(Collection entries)
- - -

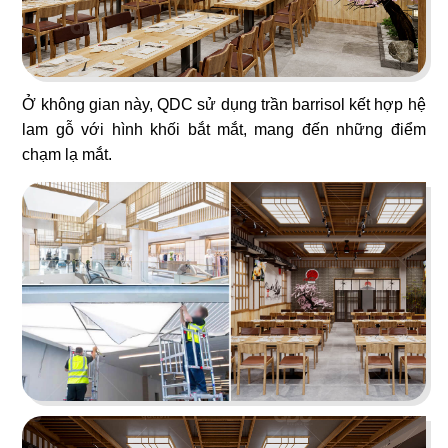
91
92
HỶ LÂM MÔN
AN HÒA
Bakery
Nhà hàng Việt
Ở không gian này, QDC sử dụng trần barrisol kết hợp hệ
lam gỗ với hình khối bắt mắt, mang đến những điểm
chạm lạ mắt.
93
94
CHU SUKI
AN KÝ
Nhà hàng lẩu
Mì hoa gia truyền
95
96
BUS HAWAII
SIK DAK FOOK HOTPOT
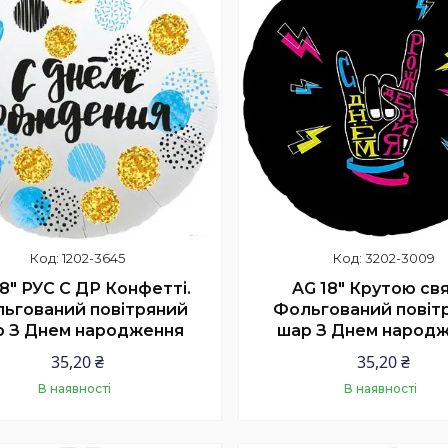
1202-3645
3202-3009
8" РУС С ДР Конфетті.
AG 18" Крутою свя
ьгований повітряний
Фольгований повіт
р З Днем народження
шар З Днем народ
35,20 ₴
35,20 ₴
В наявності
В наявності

- - -

*Task to carry out*.
Reproduce every line of the records above character for character, leaving out the picture markers.

*Response to the exercise*.
91
92
HỶ LÂM MÔN
AN HÒA
Bakery
Nhà hàng Việt
Ở không gian này, QDC sử dụng trần barrisol kết hợp hệ
lam gỗ với hình khối bắt mắt, mang đến những điểm
chạm lạ mắt.
93
94
CHU SUKI
AN KÝ
Nhà hàng lẩu
Mì hoa gia truyền
95
96
BUS HAWAII
SIK DAK FOOK HOTPOT
1202-3645
3202-3009
8" РУС С ДР Конфетті.
AG 18" Крутою свя
ьгований повітряний
Фольгований повіт
р З Днем народження
шар З Днем народ
35,20 ₴
35,20 ₴
В наявності
В наявності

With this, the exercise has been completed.